[Document understanding data]
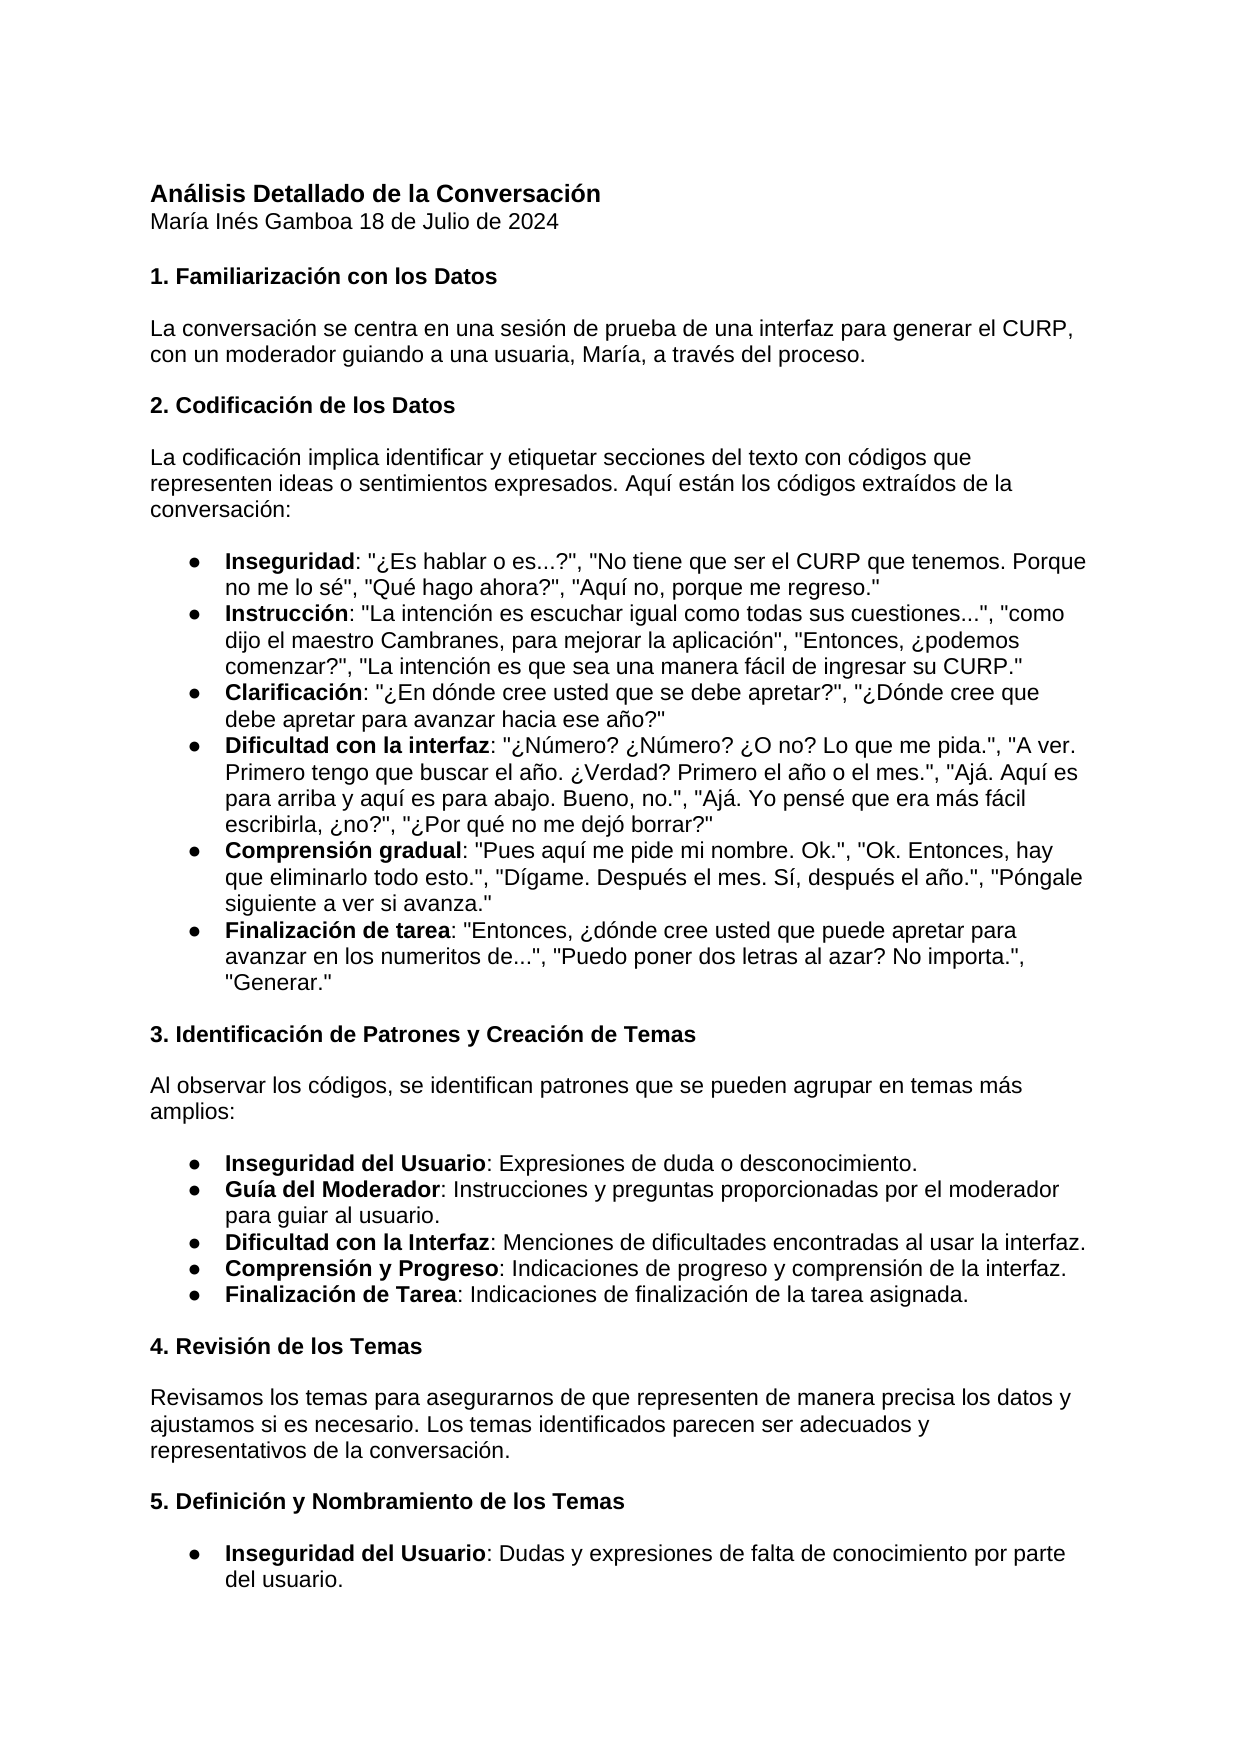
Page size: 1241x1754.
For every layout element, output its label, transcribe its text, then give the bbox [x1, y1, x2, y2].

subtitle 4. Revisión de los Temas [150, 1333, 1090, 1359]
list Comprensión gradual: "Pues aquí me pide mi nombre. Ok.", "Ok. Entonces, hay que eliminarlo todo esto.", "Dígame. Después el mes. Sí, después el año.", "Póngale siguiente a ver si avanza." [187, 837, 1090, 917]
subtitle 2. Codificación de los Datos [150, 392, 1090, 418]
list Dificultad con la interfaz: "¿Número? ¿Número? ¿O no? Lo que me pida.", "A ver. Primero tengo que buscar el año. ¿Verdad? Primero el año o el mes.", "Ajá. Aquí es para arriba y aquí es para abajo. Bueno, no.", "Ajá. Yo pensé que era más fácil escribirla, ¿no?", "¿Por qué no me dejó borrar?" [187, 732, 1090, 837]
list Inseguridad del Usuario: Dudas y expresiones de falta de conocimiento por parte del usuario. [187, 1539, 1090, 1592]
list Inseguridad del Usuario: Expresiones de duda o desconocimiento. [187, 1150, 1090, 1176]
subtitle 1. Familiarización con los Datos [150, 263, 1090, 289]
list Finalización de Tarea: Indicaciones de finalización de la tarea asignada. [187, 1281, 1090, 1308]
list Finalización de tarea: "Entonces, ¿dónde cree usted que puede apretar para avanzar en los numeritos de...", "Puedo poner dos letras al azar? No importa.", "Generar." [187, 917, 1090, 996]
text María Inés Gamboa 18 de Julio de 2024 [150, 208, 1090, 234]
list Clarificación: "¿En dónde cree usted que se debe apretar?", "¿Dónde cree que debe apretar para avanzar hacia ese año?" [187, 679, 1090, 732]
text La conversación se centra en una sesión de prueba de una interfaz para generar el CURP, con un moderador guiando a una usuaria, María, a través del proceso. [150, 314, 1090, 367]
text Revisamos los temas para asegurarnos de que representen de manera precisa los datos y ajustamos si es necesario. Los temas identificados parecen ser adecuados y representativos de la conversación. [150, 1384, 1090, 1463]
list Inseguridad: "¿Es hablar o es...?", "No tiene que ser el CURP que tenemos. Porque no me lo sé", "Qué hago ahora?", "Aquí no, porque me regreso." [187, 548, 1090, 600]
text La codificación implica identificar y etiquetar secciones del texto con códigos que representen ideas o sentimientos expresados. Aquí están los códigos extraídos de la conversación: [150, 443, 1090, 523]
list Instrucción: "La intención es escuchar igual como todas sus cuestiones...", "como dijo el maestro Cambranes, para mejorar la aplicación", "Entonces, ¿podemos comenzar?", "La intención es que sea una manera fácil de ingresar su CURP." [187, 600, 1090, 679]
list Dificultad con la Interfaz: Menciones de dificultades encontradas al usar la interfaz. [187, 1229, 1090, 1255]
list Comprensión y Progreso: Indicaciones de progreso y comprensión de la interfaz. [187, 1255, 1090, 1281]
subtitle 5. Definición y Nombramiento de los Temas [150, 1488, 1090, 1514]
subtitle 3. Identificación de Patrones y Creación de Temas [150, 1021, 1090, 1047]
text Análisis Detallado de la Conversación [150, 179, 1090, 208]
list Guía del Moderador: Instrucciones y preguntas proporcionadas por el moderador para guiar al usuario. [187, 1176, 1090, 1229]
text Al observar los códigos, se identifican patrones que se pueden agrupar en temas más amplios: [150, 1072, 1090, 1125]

What to do |
The exercise is to copy out every line above that has the word "María" in it.

Solution to this task |
text María Inés Gamboa 18 de Julio de 2024 [150, 208, 1090, 234]
text La conversación se centra en una sesión de prueba de una interfaz para generar el CURP, con un moderador guiando a una usuaria, María, a través del proceso. [150, 314, 1090, 367]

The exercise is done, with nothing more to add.